## What the exercise asks
Swap each "phylum" for "division" in the material from its first line through the line holding "family: Platygastridae", inclusive, and give back only those lines with nothing else changed.
● ● ● ● ●
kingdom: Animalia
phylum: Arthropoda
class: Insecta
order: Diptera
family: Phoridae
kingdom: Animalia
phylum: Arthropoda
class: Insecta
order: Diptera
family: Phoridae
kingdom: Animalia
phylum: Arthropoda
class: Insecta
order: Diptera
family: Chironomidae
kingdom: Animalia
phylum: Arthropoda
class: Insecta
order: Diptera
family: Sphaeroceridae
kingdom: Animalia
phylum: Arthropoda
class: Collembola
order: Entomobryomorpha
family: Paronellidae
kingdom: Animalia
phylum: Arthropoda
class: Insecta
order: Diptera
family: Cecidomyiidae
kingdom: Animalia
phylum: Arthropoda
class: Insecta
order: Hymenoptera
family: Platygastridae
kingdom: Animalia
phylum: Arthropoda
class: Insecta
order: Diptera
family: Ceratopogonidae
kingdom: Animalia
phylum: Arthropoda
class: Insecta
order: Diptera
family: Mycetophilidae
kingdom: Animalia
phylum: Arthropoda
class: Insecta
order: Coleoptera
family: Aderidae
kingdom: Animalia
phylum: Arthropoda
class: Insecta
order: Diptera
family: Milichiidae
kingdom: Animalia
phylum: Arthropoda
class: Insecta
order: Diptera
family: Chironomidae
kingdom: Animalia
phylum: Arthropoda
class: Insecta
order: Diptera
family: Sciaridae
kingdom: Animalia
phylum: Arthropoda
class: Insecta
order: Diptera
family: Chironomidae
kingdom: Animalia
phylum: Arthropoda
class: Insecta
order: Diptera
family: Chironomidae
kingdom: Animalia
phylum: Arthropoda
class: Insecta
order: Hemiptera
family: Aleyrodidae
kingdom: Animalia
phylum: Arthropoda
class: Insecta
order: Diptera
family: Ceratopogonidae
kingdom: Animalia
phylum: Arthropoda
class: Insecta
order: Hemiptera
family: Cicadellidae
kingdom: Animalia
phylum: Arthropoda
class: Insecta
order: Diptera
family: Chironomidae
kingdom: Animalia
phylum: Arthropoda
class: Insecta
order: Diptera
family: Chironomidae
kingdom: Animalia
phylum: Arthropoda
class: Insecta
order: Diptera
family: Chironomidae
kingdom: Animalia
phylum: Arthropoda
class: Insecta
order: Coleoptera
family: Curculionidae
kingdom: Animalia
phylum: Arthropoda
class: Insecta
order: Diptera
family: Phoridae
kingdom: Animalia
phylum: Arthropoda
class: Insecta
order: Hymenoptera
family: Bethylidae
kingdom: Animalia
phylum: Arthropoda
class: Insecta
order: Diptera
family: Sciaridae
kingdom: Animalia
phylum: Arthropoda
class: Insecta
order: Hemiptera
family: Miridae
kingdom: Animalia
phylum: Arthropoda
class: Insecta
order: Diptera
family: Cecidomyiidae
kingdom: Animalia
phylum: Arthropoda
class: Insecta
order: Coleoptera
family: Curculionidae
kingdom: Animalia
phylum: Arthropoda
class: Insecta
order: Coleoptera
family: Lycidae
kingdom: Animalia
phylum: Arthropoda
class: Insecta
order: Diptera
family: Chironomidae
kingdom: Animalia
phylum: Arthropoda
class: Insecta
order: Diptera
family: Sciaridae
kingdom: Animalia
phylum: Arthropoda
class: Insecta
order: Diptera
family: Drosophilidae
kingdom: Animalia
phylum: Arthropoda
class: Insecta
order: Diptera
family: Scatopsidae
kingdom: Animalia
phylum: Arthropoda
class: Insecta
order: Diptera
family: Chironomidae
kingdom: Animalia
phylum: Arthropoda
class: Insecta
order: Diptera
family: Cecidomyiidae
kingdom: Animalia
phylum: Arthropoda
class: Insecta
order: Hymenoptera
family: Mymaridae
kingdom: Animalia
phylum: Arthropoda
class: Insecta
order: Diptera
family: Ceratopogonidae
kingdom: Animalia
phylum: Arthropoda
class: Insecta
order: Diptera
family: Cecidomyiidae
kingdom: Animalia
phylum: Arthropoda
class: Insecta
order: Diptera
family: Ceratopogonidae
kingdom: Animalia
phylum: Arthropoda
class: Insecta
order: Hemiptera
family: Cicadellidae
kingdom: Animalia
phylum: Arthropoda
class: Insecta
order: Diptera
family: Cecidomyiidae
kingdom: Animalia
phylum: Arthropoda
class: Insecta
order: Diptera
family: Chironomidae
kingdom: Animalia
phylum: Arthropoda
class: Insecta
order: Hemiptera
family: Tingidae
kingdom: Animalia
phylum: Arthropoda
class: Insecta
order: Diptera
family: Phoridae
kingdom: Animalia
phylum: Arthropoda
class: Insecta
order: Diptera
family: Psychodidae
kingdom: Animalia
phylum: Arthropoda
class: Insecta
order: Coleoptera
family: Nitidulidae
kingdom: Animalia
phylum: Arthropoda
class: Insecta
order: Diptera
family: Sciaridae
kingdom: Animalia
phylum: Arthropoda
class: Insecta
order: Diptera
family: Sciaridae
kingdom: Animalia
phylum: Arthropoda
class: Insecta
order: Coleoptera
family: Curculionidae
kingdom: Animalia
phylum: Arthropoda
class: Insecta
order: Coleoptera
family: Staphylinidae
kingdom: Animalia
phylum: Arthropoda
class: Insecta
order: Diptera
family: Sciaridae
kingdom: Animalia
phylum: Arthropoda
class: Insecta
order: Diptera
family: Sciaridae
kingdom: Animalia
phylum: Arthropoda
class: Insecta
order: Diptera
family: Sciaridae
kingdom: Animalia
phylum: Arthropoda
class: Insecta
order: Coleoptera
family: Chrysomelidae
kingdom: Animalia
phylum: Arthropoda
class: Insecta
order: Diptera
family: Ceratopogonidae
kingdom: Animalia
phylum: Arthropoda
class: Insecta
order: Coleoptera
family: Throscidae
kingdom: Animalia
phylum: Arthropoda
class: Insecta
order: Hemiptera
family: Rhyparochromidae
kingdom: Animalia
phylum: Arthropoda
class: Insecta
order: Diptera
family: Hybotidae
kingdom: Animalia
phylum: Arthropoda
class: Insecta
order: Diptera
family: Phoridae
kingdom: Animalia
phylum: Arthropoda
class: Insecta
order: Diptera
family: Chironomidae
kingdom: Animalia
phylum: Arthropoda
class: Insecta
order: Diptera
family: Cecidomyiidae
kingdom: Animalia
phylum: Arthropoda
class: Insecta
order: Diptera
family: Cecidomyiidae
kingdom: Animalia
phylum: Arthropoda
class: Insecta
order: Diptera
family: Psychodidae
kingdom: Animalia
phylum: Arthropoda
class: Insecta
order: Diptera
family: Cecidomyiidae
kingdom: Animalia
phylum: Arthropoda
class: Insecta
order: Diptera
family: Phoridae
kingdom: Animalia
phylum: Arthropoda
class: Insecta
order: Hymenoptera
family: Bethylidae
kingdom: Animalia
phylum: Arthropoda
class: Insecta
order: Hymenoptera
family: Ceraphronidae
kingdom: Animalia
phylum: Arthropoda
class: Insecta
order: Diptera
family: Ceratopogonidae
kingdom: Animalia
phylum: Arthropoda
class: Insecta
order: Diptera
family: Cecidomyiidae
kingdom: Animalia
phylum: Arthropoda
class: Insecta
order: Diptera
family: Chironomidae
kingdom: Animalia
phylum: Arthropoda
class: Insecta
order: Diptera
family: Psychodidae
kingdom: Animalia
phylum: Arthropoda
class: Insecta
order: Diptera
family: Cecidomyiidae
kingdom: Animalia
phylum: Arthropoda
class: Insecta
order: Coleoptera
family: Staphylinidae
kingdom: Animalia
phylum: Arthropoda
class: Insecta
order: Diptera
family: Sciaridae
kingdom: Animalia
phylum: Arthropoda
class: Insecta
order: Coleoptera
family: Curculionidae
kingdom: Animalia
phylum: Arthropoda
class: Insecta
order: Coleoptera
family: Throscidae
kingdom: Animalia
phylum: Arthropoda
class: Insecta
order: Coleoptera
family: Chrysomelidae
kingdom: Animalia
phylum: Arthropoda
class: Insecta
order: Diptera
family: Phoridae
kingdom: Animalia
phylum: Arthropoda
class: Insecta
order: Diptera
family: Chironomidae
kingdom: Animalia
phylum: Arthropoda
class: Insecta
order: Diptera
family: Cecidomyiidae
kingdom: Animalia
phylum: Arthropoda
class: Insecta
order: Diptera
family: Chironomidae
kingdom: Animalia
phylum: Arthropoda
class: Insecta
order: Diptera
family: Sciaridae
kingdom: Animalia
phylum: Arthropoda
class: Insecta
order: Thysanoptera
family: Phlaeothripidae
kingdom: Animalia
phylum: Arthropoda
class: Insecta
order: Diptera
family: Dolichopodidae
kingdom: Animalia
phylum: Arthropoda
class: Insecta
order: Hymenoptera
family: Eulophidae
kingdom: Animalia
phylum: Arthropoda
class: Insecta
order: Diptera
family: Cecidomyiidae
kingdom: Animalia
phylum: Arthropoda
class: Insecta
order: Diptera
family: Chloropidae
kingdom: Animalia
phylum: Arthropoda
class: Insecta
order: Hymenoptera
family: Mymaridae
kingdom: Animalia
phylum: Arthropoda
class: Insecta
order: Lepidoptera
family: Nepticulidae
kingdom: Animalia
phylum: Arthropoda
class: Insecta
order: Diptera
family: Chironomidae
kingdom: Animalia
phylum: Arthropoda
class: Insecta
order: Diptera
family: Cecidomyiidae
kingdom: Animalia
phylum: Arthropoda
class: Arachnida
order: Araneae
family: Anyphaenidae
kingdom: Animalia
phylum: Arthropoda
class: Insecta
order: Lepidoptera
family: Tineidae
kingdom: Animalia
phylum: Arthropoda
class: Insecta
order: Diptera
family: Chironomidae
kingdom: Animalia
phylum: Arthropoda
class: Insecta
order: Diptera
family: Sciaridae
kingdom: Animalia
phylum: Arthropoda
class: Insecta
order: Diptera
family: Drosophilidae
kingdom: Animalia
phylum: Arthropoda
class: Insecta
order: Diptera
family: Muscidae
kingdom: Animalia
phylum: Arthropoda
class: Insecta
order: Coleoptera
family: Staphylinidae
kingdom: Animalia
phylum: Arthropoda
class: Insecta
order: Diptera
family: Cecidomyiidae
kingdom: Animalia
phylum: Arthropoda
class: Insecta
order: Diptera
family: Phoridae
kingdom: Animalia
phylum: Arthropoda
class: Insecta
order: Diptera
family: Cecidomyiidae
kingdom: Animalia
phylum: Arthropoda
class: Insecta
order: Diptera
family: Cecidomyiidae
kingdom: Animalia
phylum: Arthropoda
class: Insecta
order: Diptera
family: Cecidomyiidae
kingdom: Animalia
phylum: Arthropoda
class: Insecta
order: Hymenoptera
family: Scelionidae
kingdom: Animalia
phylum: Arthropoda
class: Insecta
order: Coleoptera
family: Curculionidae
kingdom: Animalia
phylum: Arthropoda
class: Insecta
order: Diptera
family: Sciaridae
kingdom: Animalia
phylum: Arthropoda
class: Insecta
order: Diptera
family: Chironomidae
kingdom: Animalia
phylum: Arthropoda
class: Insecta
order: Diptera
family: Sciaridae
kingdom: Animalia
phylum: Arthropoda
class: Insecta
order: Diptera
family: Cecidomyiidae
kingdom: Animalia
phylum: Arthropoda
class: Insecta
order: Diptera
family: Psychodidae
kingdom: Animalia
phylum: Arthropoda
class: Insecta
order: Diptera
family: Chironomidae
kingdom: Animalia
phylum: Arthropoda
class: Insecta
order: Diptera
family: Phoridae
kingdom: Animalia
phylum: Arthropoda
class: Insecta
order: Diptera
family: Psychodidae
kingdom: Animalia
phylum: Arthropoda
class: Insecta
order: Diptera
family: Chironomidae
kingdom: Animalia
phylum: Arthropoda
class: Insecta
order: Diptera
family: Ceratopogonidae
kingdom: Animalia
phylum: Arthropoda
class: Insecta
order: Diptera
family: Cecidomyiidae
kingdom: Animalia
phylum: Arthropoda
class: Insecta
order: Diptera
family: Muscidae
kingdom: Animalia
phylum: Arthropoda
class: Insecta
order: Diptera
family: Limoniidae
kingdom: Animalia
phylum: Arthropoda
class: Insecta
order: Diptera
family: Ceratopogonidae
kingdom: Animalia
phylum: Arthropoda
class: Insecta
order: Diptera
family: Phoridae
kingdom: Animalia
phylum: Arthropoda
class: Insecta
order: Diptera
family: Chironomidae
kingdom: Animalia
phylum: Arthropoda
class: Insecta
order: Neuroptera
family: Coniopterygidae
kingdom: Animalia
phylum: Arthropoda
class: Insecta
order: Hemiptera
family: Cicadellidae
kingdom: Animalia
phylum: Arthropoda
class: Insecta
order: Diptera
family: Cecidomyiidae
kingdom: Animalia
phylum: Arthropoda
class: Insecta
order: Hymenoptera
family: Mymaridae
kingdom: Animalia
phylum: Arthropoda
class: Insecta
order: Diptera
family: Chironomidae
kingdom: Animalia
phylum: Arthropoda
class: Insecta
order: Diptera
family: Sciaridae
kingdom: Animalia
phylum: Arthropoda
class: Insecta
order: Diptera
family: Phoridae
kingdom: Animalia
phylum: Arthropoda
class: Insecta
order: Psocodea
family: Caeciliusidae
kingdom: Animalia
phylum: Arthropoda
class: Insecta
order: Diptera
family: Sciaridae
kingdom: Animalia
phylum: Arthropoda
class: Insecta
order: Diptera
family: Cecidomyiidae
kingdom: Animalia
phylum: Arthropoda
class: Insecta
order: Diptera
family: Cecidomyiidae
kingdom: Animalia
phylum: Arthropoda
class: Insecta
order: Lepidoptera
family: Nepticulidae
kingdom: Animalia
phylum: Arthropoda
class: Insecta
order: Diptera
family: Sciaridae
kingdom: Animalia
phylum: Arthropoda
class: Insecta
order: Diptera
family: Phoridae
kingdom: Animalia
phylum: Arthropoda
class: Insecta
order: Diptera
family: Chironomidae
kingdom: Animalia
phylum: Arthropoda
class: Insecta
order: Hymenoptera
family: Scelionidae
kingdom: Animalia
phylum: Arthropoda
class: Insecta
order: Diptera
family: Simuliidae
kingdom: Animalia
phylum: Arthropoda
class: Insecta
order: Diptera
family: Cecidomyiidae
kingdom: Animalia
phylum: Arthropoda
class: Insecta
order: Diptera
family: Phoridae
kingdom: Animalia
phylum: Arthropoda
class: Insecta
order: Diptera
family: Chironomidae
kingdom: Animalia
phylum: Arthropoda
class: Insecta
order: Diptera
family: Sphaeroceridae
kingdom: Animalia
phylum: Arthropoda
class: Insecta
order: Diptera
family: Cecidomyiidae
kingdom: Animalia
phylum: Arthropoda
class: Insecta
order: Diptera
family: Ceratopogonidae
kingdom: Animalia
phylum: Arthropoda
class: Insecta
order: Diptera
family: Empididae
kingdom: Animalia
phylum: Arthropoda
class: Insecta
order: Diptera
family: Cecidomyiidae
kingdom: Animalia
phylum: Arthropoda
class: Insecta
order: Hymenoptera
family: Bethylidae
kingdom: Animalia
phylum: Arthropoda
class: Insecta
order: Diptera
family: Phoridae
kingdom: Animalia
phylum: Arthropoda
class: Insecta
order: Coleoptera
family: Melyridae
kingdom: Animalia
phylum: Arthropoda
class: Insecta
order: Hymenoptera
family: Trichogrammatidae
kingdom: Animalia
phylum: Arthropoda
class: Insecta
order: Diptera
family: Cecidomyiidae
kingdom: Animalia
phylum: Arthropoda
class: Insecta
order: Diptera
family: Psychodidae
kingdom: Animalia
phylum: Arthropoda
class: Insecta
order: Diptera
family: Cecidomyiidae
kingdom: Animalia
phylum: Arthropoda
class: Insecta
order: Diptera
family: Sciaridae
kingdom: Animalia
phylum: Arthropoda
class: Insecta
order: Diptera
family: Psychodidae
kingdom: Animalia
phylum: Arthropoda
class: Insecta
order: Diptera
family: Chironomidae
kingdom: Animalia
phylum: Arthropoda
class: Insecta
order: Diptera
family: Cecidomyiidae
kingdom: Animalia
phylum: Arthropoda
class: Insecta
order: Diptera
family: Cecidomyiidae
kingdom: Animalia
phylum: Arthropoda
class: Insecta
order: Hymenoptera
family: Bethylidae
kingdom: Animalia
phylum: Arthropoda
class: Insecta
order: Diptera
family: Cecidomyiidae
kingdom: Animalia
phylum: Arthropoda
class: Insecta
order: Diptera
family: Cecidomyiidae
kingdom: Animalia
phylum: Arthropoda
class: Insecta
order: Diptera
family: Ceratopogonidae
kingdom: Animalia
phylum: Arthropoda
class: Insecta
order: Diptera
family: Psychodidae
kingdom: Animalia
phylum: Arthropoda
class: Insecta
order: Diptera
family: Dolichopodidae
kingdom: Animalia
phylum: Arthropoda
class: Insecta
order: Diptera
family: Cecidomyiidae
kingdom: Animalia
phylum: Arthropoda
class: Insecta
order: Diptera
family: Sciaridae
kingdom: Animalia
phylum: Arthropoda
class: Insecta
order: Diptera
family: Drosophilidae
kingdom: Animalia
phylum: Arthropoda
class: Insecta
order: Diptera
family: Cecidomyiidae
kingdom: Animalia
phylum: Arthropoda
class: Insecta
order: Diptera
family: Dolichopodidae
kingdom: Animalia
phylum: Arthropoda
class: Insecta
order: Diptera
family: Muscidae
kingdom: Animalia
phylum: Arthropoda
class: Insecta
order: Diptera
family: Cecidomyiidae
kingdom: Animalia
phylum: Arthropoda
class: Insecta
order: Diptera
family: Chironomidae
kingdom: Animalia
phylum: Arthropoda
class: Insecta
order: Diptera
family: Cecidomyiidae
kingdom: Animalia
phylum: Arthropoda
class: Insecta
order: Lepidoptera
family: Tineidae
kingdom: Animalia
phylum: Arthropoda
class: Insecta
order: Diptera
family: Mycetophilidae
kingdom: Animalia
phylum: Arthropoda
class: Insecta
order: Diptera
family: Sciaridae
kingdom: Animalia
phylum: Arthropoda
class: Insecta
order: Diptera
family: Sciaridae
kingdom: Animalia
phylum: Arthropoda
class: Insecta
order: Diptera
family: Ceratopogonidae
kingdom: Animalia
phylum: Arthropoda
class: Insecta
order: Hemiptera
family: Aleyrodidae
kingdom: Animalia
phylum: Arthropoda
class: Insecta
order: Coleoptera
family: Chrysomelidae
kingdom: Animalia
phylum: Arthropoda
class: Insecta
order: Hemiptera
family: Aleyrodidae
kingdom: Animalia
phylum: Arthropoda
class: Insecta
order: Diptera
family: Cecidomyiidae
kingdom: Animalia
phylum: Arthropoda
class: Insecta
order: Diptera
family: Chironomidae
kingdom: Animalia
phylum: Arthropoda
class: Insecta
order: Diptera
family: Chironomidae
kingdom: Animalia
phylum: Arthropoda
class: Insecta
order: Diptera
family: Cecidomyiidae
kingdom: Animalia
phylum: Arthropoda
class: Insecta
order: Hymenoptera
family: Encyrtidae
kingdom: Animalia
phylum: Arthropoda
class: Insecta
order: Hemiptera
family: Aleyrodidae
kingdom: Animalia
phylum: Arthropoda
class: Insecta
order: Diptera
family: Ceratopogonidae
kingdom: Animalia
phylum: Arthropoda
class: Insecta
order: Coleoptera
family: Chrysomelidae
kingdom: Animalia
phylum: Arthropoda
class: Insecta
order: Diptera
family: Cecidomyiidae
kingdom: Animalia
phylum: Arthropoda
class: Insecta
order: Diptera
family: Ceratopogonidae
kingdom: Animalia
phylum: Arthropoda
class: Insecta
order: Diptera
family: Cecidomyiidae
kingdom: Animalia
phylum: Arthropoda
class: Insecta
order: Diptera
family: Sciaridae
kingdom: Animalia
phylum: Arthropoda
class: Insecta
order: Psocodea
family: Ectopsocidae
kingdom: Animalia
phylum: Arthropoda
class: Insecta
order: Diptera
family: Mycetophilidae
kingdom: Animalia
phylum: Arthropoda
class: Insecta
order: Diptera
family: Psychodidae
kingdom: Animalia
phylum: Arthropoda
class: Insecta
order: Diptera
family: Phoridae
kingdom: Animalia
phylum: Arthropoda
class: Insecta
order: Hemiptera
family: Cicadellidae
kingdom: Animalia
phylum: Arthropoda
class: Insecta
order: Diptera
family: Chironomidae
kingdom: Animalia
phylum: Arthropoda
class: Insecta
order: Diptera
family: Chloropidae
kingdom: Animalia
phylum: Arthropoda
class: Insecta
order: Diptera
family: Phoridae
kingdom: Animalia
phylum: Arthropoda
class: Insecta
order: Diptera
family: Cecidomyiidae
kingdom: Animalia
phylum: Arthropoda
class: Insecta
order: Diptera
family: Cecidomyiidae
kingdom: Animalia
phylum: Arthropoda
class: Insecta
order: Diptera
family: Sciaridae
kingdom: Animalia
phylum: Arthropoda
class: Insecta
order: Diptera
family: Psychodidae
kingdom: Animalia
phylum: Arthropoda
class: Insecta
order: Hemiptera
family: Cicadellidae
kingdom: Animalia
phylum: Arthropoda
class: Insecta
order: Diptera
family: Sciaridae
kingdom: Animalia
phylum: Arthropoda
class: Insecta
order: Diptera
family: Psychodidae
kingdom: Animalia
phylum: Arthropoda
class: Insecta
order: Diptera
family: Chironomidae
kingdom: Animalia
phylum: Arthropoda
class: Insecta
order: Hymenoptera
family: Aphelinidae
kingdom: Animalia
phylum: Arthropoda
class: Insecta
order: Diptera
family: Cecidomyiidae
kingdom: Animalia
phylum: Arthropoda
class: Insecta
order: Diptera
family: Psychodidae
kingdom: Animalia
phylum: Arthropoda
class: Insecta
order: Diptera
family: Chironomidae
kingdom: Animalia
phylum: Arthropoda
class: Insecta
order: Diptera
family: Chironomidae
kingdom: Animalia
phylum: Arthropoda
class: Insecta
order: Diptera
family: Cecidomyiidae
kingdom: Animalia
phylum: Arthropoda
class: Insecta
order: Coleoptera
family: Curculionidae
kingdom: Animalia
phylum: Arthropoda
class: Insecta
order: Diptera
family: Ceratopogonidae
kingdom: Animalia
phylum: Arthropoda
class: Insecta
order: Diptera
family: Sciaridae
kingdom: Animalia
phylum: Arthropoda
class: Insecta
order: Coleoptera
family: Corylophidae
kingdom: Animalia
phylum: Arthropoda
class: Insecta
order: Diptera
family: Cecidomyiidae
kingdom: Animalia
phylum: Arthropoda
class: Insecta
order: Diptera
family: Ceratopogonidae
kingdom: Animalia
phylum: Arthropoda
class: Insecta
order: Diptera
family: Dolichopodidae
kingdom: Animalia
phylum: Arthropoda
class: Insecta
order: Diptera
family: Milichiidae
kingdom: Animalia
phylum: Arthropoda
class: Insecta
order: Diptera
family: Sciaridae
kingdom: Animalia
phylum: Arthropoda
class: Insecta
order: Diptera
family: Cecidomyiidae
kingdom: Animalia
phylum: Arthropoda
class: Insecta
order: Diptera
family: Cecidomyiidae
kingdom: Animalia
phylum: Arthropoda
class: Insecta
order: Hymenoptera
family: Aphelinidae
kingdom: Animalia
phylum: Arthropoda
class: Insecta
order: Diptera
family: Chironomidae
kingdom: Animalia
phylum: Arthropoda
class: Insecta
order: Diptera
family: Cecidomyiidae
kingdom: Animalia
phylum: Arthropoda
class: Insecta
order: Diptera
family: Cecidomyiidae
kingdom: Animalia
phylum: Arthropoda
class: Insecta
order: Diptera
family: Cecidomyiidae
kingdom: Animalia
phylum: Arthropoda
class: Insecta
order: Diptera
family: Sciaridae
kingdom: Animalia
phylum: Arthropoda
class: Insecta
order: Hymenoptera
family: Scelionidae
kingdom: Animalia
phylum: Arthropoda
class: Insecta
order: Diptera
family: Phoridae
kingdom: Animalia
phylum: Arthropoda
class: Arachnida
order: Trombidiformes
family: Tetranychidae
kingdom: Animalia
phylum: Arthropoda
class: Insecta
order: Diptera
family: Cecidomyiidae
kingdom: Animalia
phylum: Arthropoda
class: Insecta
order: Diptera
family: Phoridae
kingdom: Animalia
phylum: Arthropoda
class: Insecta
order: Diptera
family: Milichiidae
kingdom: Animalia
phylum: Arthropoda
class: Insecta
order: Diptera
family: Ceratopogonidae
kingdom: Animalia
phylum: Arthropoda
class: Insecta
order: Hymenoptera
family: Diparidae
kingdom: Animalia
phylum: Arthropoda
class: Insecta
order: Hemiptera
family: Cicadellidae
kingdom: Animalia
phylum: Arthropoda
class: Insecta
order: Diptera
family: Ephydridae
● ● ● ● ●
## Reply to the task
kingdom: Animalia
division: Arthropoda
class: Insecta
order: Diptera
family: Phoridae
kingdom: Animalia
division: Arthropoda
class: Insecta
order: Diptera
family: Phoridae
kingdom: Animalia
division: Arthropoda
class: Insecta
order: Diptera
family: Chironomidae
kingdom: Animalia
division: Arthropoda
class: Insecta
order: Diptera
family: Sphaeroceridae
kingdom: Animalia
division: Arthropoda
class: Collembola
order: Entomobryomorpha
family: Paronellidae
kingdom: Animalia
division: Arthropoda
class: Insecta
order: Diptera
family: Cecidomyiidae
kingdom: Animalia
division: Arthropoda
class: Insecta
order: Hymenoptera
family: Platygastridae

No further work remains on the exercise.